Saved data entries
________

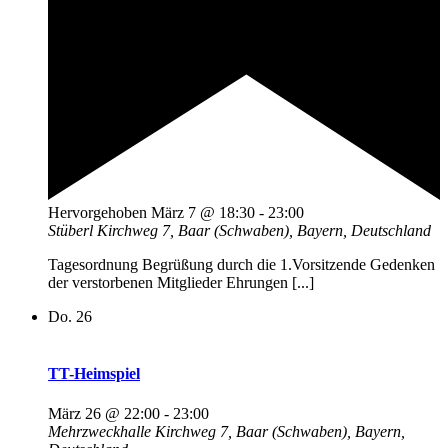
Hervorgehoben
März 7 @ 18:30
-
23:00
Stüberl
Kirchweg 7, Baar (Schwaben), Bayern, Deutschland
Tagesordnung Begrüßung durch die 1.Vorsitzende Gedenken
der verstorbenen Mitglieder Ehrungen [...]
Do.
26
TT-Heimspiel
März 26 @ 22:00
-
23:00
Mehrzweckhalle
Kirchweg 7, Baar (Schwaben), Bayern,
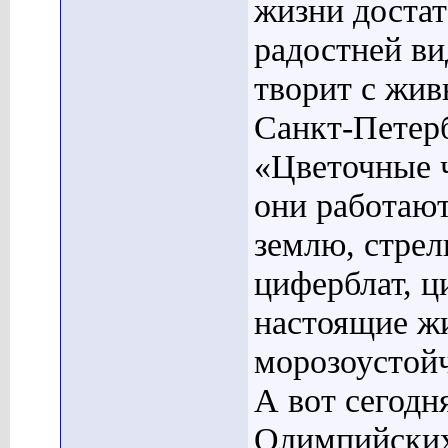
жизни достат
радостней ви
творит с жив
Санкт-Петер
«Цветочные ч
они работают
землю, стрелк
циферблат, ц
настоящие ж
морозоустойч
А вот сегодня
Олимпийских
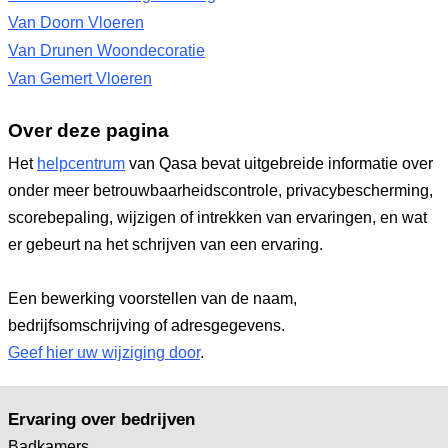
Van Doorn Vloeren
Van Drunen Woondecoratie
Van Gemert Vloeren
Over deze pagina
Het
helpcentrum
van Qasa bevat uitgebreide informatie over
onder meer betrouwbaarheidscontrole, privacybescherming,
scorebepaling, wijzigen of intrekken van ervaringen, en wat
er gebeurt na het schrijven van een ervaring.
Een bewerking voorstellen van de naam,
bedrijfsomschrijving of adresgegevens.
Geef hier uw wijziging door
.
Ervaring over bedrijven
Badkamers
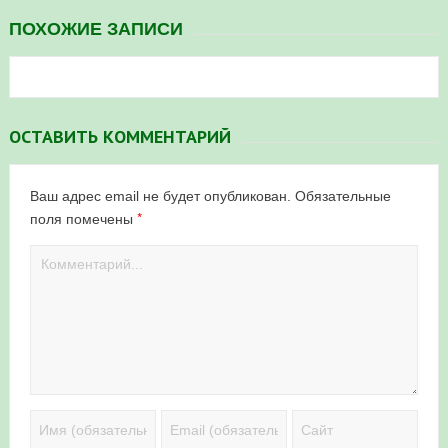
ПОХОЖИЕ ЗАПИСИ
ОСТАВИТЬ КОММЕНТАРИЙ
Ваш адрес email не будет опубликован.
Обязательные
*
поля помечены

________

> **ABOUT THIS EXERCISE**: Please edit the items above so that "Kirchweg 7" becomes "Kirchweg 9" everywhere, keeping everything else the same and leaving out the pictures.

> **SOLUTION BELOW**:
Hervorgehoben
März 7 @ 18:30
-
23:00
Stüberl
Kirchweg 9, Baar (Schwaben), Bayern, Deutschland
Tagesordnung Begrüßung durch die 1.Vorsitzende Gedenken
der verstorbenen Mitglieder Ehrungen [...]
Do.
26
TT-Heimspiel
März 26 @ 22:00
-
23:00
Mehrzweckhalle
Kirchweg 9, Baar (Schwaben), Bayern,
жизни достат
радостней ви
творит с жив
Санкт-Петер
«Цветочные ч
они работают
землю, стрелк
циферблат, ц
настоящие ж
морозоустойч
А вот сегодня
Олимпийских
Van Doorn Vloeren
Van Drunen Woondecoratie
Van Gemert Vloeren
Over deze pagina
Het
helpcentrum
van Qasa bevat uitgebreide informatie over
onder meer betrouwbaarheidscontrole, privacybescherming,
scorebepaling, wijzigen of intrekken van ervaringen, en wat
er gebeurt na het schrijven van een ervaring.
Een bewerking voorstellen van de naam,
bedrijfsomschrijving of adresgegevens.
Geef hier uw wijziging door
.
Ervaring over bedrijven
Badkamers
ПОХОЖИЕ ЗАПИСИ
ОСТАВИТЬ КОММЕНТАРИЙ
Ваш адрес email не будет опубликован.
Обязательные
*
поля помечены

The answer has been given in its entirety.